La música que evocan las grandes gestas deportivas rara vez es literal, pero esta vez la comparación fue inevitable. Como un metrónomo sobre dos ruedas, Isaac del Toro construyó una victoria perfecta en el UAE Tour, la primera de un ciclista mexicano en una carrera del máximo circuito mundial.
El pedalista bajacaliforniano, de apenas 22 años, conquistó la clasificación general de la octava edición de la carrera en Medio Oriente con el temple de un veterano y la precisión de un artista. No fue una victoria improvisada: fue una interpretación exacta de cada momento clave, una sinfonía medida a fuerza de ataques quirúrgicos y un equipo que trabajó como una orquesta afinada.
Una semana de ciclismo al límite
Del Toro había arrancado la temporada con ambición. Ganó la primera etapa del tour, perdió terreno en la contrarreloj y después inició un ascenso implacable. Cargaba consigo la memoria amarga del Giro de 2025, donde lideró durante 11 días antes de perder la general.
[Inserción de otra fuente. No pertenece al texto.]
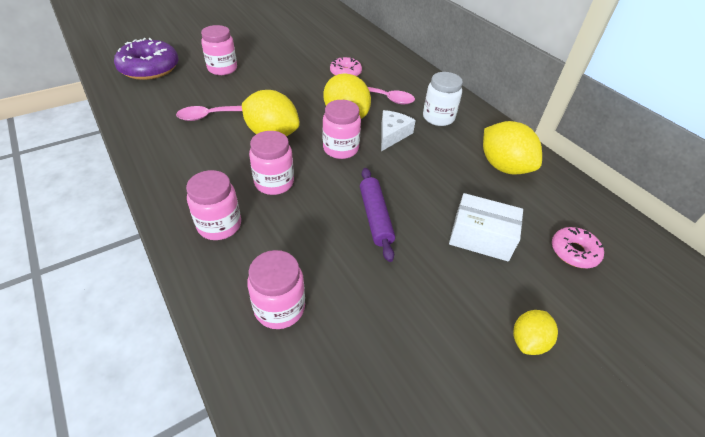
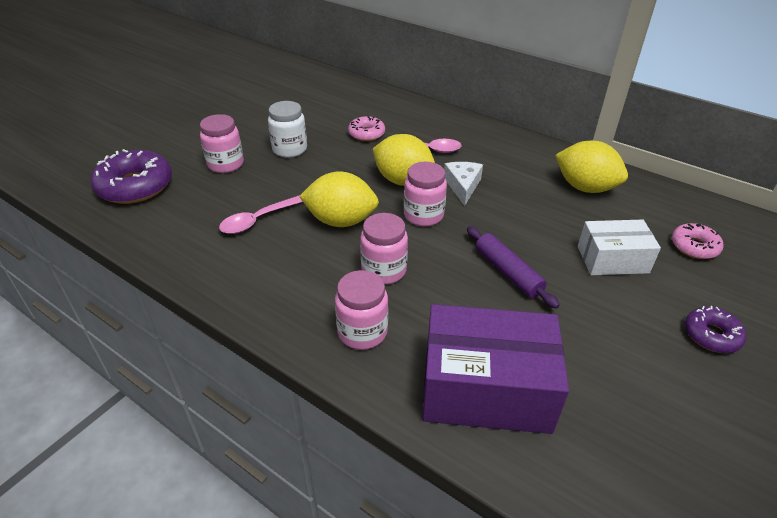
camera: 20 degrees left, 5 degrees down
pink jar [247,250,305,329] -> purple box [422,304,569,434]
white jar [423,72,463,126] -> white jar moved to [268,101,307,158]
yellow lemon [513,310,558,355] -> purple donut [685,306,746,353]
No quería repetir el desenlace.

Todo se definió en la sexta etapa, la reina del recorrido: el ascenso al imponente Monte Hafeet, en la frontera entre Emiratos Árabes y Omán, uno de los escenarios más duros y simbólicos del ciclismo. Allí, los escaladores escriben historias de dolor y gloria con cada pedalada.
En esa montaña, el duelo fue mano a mano. El italiano Antonio Tiberi defendía el liderato; Del Toro necesitaba recortar 21 segundos para arrebatarle la cima. A cinco kilómetros del final lanzó su primer ataque. El desgaste hizo efecto. A 2.5 kilómetros de la meta, Isaac detonó la estocada final.
Tiberi no resistió. El mexicano lo quebró, la etapa cambió de dueño, y la clasificación general también.
El último día: sostener la obra
La séptima etapa en Abu Dabi fue otra historia: un esprint bestial del italiano Jonathan Milan que lo llevó a su tercera victoria parcial. Del Toro no estaba ahí para disputarla. Su misión era otra: evitar que Tiberi recuperara los 20 segundos perdidos.
Lo consiguió con frialdad. Y así, el UAE Tour quedó sentenciado.
La sinfonía de un triunfo histórico
En el podio, con la camiseta de líder y el himno mexicano resonando por primera vez en una carrera de nivel World Tour, del Toro parecía por un instante el adolescente que comenzó a pedalear sin imaginar este momento. Conmovido, incrédulo, honesto: “Es difícil de asimilar. No sé si ya entiendo lo que hice”, confesó.
Pero detrás de esa humildad se esconde un corredor que suma ya 24 títulos en su carrera profesional y que sigue dando señales de que su techo está muy lejos.
Del Toro no ganó por casualidad ni por “pulsar la tecla correcta”, como decía el rumor atribuido a Bach. Ganó porque supo interpretar a la perfección la partitura del ciclismo moderno: cálculo, resistencia, estrategia, disciplina y un equipo que respondió en cada momento.
Un triunfo que reescribe la historia del ciclismo mexicano
El UAE Tour es la única carrera del World Tour celebrada en Medio Oriente y, desde ahora, lleva un nombre mexicano grabado en su historia. Del Toro no sólo ganó una vuelta: abrió una puerta. Mostró que un ciclista nacido en Ensenada puede dominar escenarios mundialistas y competir de tú a tú con la élite europea.
Su temporada apenas comienza, pero su victoria ya tiene aroma de punto de inflexión.
Para México, puede ser el inicio de una nueva era. Para Isaac del Toro, es el preludio de una carrera que, como su pedaleo, promete ritmo, precisión y una potencia que seguirá creciendo.